Dieu Deuil is indeed full of calming, warm bath-like tones and textures, but like Tanakh's last album, it's too eclectic and inconspicuously dark to invite Body Shop store music comparisons.
Tanakh is the name given to Jesse Poe and the rotating roster of musicians who collaborate with him on each release. Previously based in Virginia, Poe now calls Florence, Italy home, which hints at his music's global reach. He has largely curbed the North Indian and Middle Eastern elements that saturated 2001's accomplished Villa Claustrophobia, but a combination of disparate styles like English folk, "weird" Americana and bombastic Canadian post-rock remain. Dieu Deuil's sharper focus makes it less pleasantly surprising than its predecessor, but it's just as immersive.
With their mixture of improvised and written passages, and song lengths that typically stretch past the six minute mark, Tanakh are obviously in no kind of hurry. No fewer than twelve musicians, armed with guitars, glockenspiels, dulcimers, flutes and violins, achieve a sound that begs for the overused descriptor "lush". During the album's several sprawling instrumental segments, it's Dan Calhoune's aching violin that really gives these songs their emotional lift and aligns Tanakh with the member-sharing Chicago microscene that includes Boxhead Ensemble, Pinetop Seven and Sinister Luck Ensemble. Often, as on "Instrumental", Calhoune's double-tracked strings help the band sound like a slightly cleaner Dirty Three (whose Jim White plays on the disc).

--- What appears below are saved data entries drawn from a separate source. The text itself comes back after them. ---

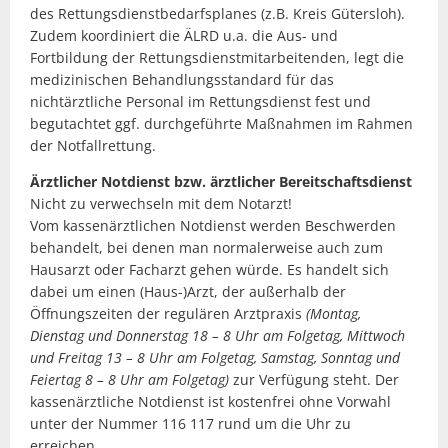
des Rettungsdienstbedarfsplanes (z.B. Kreis Gütersloh).
Zudem koordiniert die ÄLRD u.a. die Aus- und
Fortbildung der Rettungsdienstmitarbeitenden, legt die
medizinischen Behandlungsstandard für das
nichtärztliche Personal im Rettungsdienst fest und
begutachtet ggf. durchgeführte Maßnahmen im Rahmen
der Notfallrettung.
Ärztlicher Notdienst bzw. ärztlicher Bereitschaftsdienst
Nicht zu verwechseln mit dem Notarzt!
Vom kassenärztlichen Notdienst werden Beschwerden
behandelt, bei denen man normalerweise auch zum
Hausarzt oder Facharzt gehen würde. Es handelt sich
dabei um einen (Haus-)Arzt, der außerhalb der
Öffnungszeiten der regulären Arztpraxis
(Montag,
Dienstag und Donnerstag 18 – 8 Uhr am Folgetag, Mittwoch
und Freitag 13 – 8 Uhr am Folgetag, Samstag, Sonntag und
Feiertag 8 – 8 Uhr am Folgetag)
zur Verfügung steht. Der
kassenärztliche Notdienst ist kostenfrei ohne Vorwahl
unter der Nummer 116 117 rund um die Uhr zu
erreichen.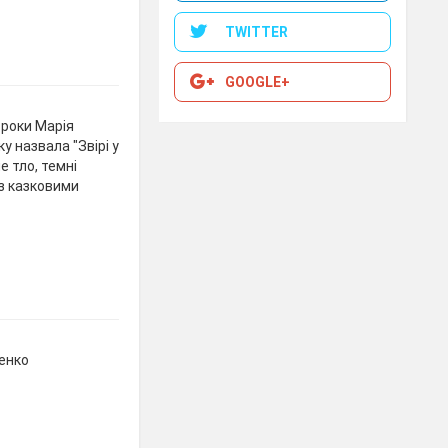
TWITTER
GOOGLE+
 роки Марія
у назвала "Звірі у
е тло, темні
із казковими
ченко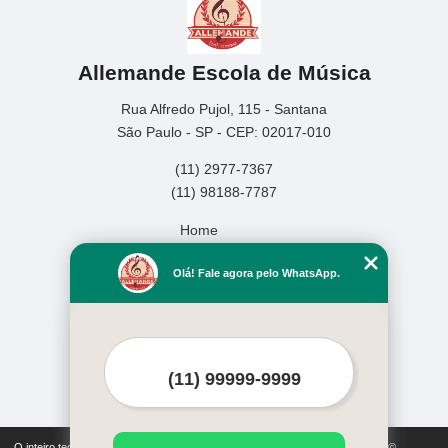
Allemande Escola de Música
Rua Alfredo Pujol, 115 - Santana
São Paulo - SP - CEP: 02017-010
(11) 2977-7367
(11) 98188-7787
Home
Empresa
Olá! Fale agora pelo WhatsApp.
Missão
Serviços
Contato
Mapa do site
Mais Serviços
O inteiro teor deste site está sujeito à proteção de direitos autorais. Copyright©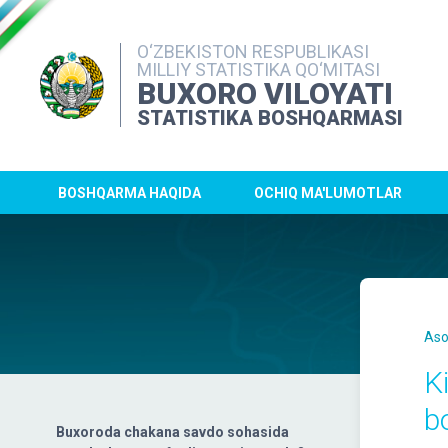
O‘ZBEKISTON RESPUBLIKASI
MILLIY STATISTIKA QO‘MITASI
BUXORO VILOYATI
STATISTIKA BOSHQARMASI
BOSHQARMA HAQIDA
OCHIQ MA'LUMOTLAR
Aso
Ki
b
Buxoroda chakana savdo sohasida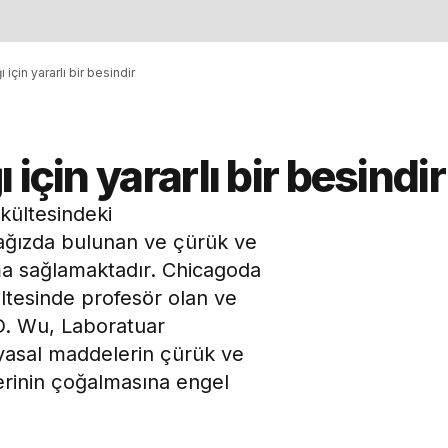
 için yararlı bir besindir
için yararlı bir besindir
kültesindeki
 ağızda bulunan ve çürük ve
ma sağlamaktadır. Chicagoda
ültesinde profesör olan ve
 D. Wu, Laboratuar
myasal maddelerin çürük ve
akterinin çoğalmasına engel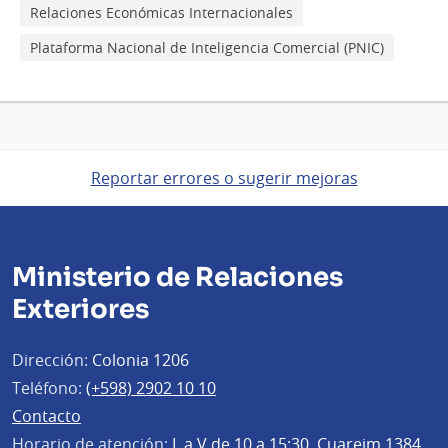
Relaciones Económicas Internacionales
Plataforma Nacional de Inteligencia Comercial (PNIC)
Reportar errores o sugerir mejoras
Ministerio de Relaciones
Exteriores
Dirección:
Colonia 1206
Teléfono:
(+598) 2902 10 10
Contacto
Horario de atención:
L a V de 10 a 15:30, Cuareim 1384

When Poe opens his mouth, Tanakh's success rate is less surefire. He's usually at least adequate, and often he's perfect, as on the haunting "Lady Eucharist". Like Villa Claustrophobia's "Gently Johnny", its dainty, Tim Buckley-like acoustic guitar sits you barefoot next to a running stream with a straw stem in your mouth while sneaking up behind you with lyrical entendres like, "Lady Eucharist, put you in my mouth...all my dreams turn to flesh". Whenever Michele Poulos joins Poe on vocals, the results are uniformly gorgeous, reaching a bare emotional peak on "'Til San Francisco" ("I will sing to you forever 'till forever subsides / I will lay by you forever dreaming side by side"). This bareness is double-edged, though; Poe lets slide mawkish misfires like "come into my cocoon / let me wrap you in my love" and "my soul's fleshlocked on this killing floor".
Dieu Deuil may be flawed, but Poe and his battalion of players seem too talented and in-tune to make anything that's infrequently captivating. Lacking an easily identifiable region or genre, Tanakh's sound is as hard to classify as it is easy to love.